Classifier-Free Diffusion Guidance (CFG)

hozy Summary

Classifier Guidance (Dhariwal & Nichol 2021)
- Goal)
  - A technique to boost the sample quality of a diffusion model using an extra trained classifier.
  - Enabled generating low temperature samples from a diffusion model
- Model)
  $\begin{aligned} \tilde{\epsilon}_\theta(\mathbf{z}_\lambda, \mathbf{c}) &= \epsilon_\theta(\mathbf{z}_\lambda, \mathbf{c}) - w\sigma_\lambda \nabla_{\mathbf{z}_\lambda} \log p_\theta(\mathbf{c}\mid\mathbf{z}_{\lambda}) \\ &\approx - \sigma_\lambda \nabla_{\mathbf{z}_\lambda} \left[ \log p(\mathbf{z}_{\lambda}\mid\mathbf{c}) + w\log p_\theta(\mathbf{c}\mid\mathbf{z}_{\lambda}) \right] \end{aligned}$.
- Drawback)
  - Complicates the diffusion model training pipeline.
    - Why?)
      - Requires training an extra classifier in DM
      - Classifier must be trained on noisy data so it is generally not possible to plug in a pre-trained classifier.
  - Mixing $\nabla_{\mathbf{z}_{\lambda}} \log p(\mathbf{c}\mid \mathbf{z}_{\lambda})$. can be interpreted as a gradient-based adversarial attack!
    - cf.) Just like in GAN models where the generator’s adversarial attack improves the quality of the generation.
Classifier Free Guidance (Curr Paper)
- Idea)
  - Have the same effect as the classifier guidance, but without using the gradients.
    - cf.) $\nabla_{\mathbf{z}_{\lambda}} \log p(\mathbf{c}\mid \mathbf{z}_{\lambda})$.
  - Simultaneously train the conditional and the unconditional models in a single neural network!
    - How?)
      - Randomly set $\mathbf{c} = \varnothing$. with some probability $p_{\text{uncond}}$..
        
        If $\mathbf{c} = \varnothing$., we train the unconditional model
        
        Else, we train the conditional model
- Model)

EXERCISE SET:
1/ Answer these from the notes on classifier-free guidance:
(a) Which 2021 authors are credited with classifier guidance?
(b) On what kind of data must the classifier in classifier guidance be trained?
(c) In classifier-free guidance, which two models are trained simultaneously in a single neural network?
2/ Reproduce word for word everything in the notes on classifier-free guidance from "- cf.) Just" down to "single neural network!".
The records have no connection to the notes on classifier-free guidance.

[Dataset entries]
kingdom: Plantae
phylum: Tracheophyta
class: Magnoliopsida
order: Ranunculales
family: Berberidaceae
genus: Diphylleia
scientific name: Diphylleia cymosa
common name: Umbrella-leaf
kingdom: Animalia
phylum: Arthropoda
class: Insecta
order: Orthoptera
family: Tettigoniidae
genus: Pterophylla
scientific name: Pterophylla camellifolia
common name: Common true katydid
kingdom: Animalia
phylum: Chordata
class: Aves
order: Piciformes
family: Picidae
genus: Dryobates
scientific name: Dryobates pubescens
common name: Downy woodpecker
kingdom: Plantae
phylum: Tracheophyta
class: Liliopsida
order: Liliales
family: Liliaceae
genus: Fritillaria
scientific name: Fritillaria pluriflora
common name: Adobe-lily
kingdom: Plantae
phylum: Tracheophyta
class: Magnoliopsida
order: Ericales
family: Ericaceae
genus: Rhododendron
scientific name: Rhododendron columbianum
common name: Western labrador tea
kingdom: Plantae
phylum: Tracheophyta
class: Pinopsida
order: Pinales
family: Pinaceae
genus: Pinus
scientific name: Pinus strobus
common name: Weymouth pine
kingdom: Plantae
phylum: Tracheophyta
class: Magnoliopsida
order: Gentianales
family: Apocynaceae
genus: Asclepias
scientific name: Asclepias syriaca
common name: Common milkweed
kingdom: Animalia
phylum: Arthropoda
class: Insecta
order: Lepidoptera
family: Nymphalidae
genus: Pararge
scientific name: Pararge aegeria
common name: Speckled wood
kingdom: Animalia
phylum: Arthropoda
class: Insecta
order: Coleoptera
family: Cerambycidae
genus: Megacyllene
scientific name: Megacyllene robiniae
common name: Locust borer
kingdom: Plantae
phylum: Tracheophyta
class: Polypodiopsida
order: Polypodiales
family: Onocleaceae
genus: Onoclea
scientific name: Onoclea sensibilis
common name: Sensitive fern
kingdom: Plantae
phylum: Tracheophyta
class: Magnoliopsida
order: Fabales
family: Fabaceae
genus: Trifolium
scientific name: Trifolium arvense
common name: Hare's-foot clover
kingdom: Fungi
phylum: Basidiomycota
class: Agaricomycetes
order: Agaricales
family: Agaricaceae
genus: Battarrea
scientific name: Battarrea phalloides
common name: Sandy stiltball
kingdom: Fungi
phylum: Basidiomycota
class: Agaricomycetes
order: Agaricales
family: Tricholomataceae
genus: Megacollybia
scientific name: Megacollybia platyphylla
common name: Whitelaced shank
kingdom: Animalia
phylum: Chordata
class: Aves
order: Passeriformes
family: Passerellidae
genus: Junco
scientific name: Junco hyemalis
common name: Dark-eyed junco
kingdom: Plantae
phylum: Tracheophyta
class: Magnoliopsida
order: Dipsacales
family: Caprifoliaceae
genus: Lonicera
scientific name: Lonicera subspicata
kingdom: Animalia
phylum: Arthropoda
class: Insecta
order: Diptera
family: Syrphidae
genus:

OUTPUTS:
1/
(a) Dhariwal & Nichol.
(b) Noisy data.
(c) The conditional and the unconditional models.

2/
- cf.) Just like in GAN models where the generator’s adversarial attack improves the quality of the generation.
Classifier Free Guidance (Curr Paper)
- Idea)
  - Have the same effect as the classifier guidance, but without using the gradients.
    - cf.) $\nabla_{\mathbf{z}_{\lambda}} \log p(\mathbf{c}\mid \mathbf{z}_{\lambda})$.
  - Simultaneously train the conditional and the unconditional models in a single neural network!